◆ Work to complete
Check every line of the entries below for the word "none", then give only the number of lines that have it.

◆ Extracted records
*****

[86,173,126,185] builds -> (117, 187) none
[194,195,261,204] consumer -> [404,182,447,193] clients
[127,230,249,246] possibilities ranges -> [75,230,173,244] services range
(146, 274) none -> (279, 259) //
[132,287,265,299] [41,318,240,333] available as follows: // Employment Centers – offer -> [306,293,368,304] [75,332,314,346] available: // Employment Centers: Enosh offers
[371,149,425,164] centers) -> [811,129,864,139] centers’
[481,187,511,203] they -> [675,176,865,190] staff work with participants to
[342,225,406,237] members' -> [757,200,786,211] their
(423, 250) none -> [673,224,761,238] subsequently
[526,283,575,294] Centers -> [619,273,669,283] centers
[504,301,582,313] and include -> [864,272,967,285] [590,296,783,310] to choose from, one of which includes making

*****

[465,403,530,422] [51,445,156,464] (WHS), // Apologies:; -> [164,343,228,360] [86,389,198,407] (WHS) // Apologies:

*****

◆ Answer section
3